Derzeit müssen zwei Sozialarbeiterinnen die Lage am Herold-Center im Blick behalten. „Wir wissen, dass in den letzten Monaten viel los war. Doch die Jugendlichen sind hoch mobil und im gesamten Stadtgebiet unterwegs. Und wir sind derzeit nur zu zweit und kommen kaum hinterher“, sagt eine der Mitarbeiterinnen vom „Lichtblick“.

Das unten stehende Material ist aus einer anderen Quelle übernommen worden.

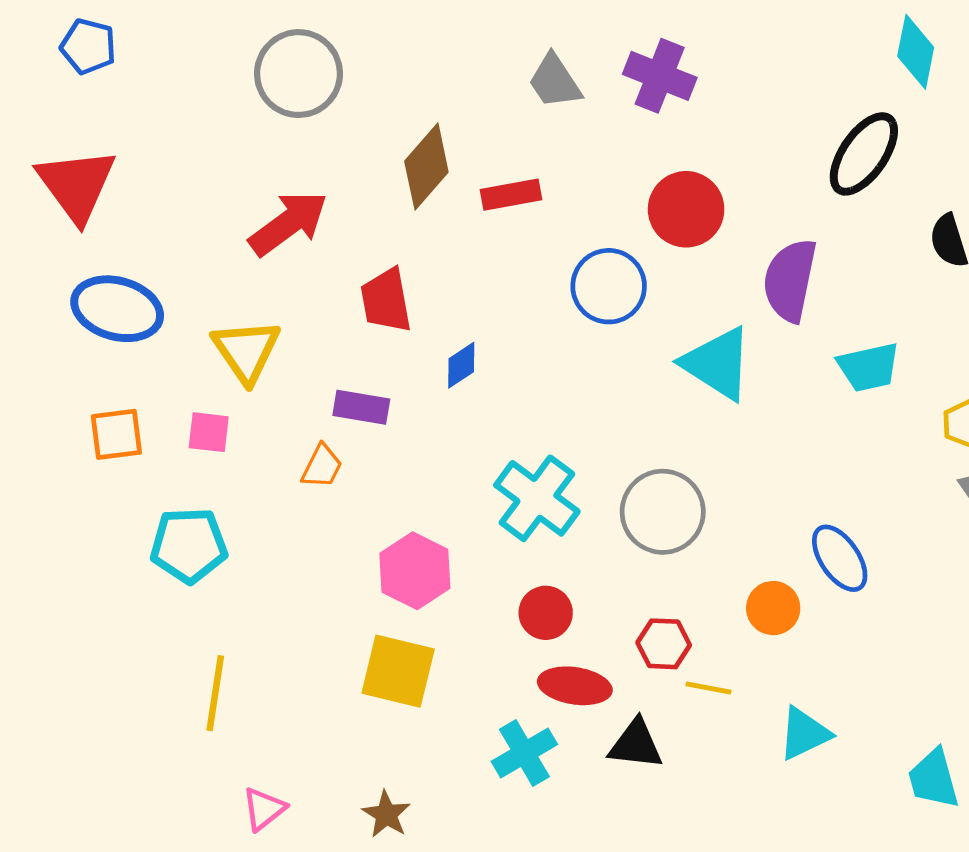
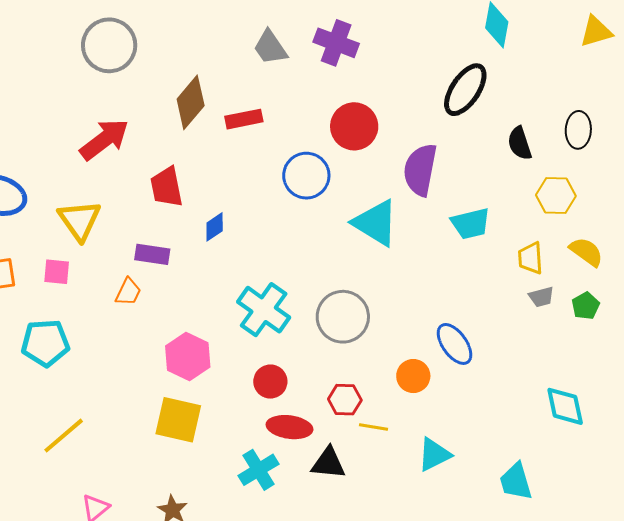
yellow line: (215, 693) -> (64, 436), turned 42

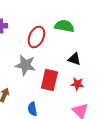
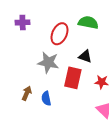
black triangle: (74, 59) -> (85, 56), moved
blue semicircle: (32, 109) -> (46, 98), moved

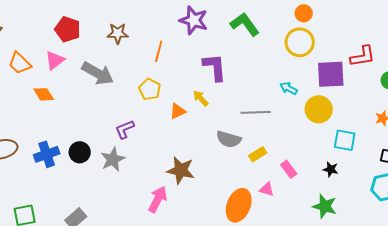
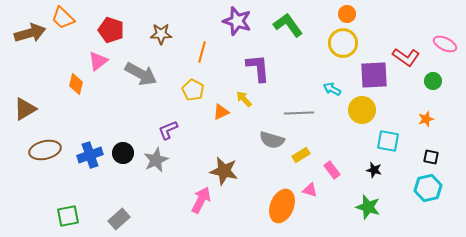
red L-shape: (363, 56) -> (406, 57), turned 44
orange trapezoid: (20, 63) -> (63, 18), moved
orange diamond: (44, 94) -> (76, 84), moved, turned 45

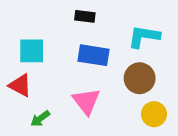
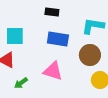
pink triangle: (86, 101) -> (53, 71), turned -35

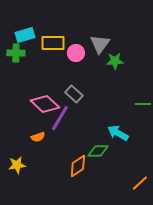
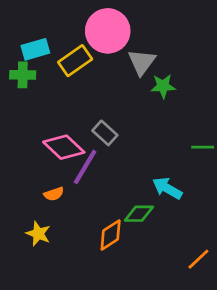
yellow rectangle: (53, 43) -> (75, 61), turned -35
pink circle: (76, 53) -> (108, 31), moved, size x1.8
yellow star: (17, 165) -> (38, 234), moved, turned 30

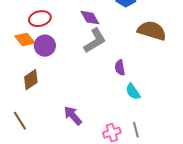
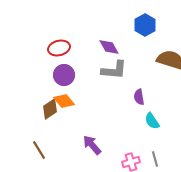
orange diamond: (25, 40) -> (64, 101), moved
gray L-shape: (95, 41) -> (114, 70), turned 36

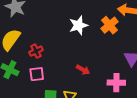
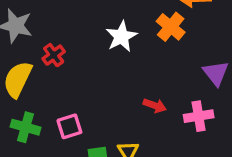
red cross: (36, 51) -> (54, 55), moved
red arrow: (83, 70) -> (155, 105), moved

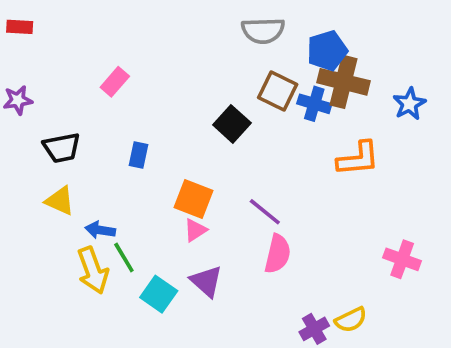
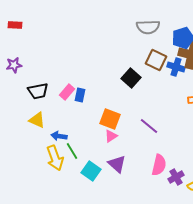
pink rectangle: (115, 82) -> (67, 92), moved
pink semicircle: (278, 254) -> (159, 165), moved
purple cross: (314, 329) -> (176, 177), moved

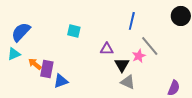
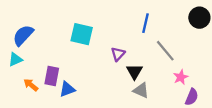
cyan square: (74, 31) -> (82, 34), size x1.5
purple triangle: (107, 49) -> (118, 54), turned -48
pink star: (139, 56) -> (181, 77), moved
orange arrow: (35, 64) -> (31, 85), moved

„Michael Schlichting ist schwer zu ersetzen. Das Team muss sich jetzt erst mal neu finden“, sagt Anette Reinders. Die Stadt stelle die Jugendarbeit derzeit auf das Prinzip der Sozialraumorientierung um. „Nicht in Einrichtungen auf die Jugendlichen warten, sondern die Kinder- und Jugendarbeit dorthin verlagern, wo die Jugendlichen sind“, sagt Reinders.

Dabei müssten nicht nur das Herold-Center, Spielplätze und andere Örtlichkeiten in der Stadt erschlossen werden, sondern auch zunehmend der virtuelle Raum. „Jugendliche suchen heute Treffpunkte, an denen sie mobiles Internet vorfinden. Wir müssen versuchen, die Jugendlichen auch über diese neuen Medien zu erreichen“, sagt Reinders.

Die Täter aus dem Willy-Brandt-Park müssten jetzt schnell spüren, was es bedeutet, gegen die Gesetze verstoßen zu haben. „Mit dem schnellen Zusammenspiel von Polizei, Jugendgericht und Staatsanwaltschaft sind wir hier in Norderstedt außerordentlich gut aufgestellt“, sagt die Dezernentin Anette Reinders.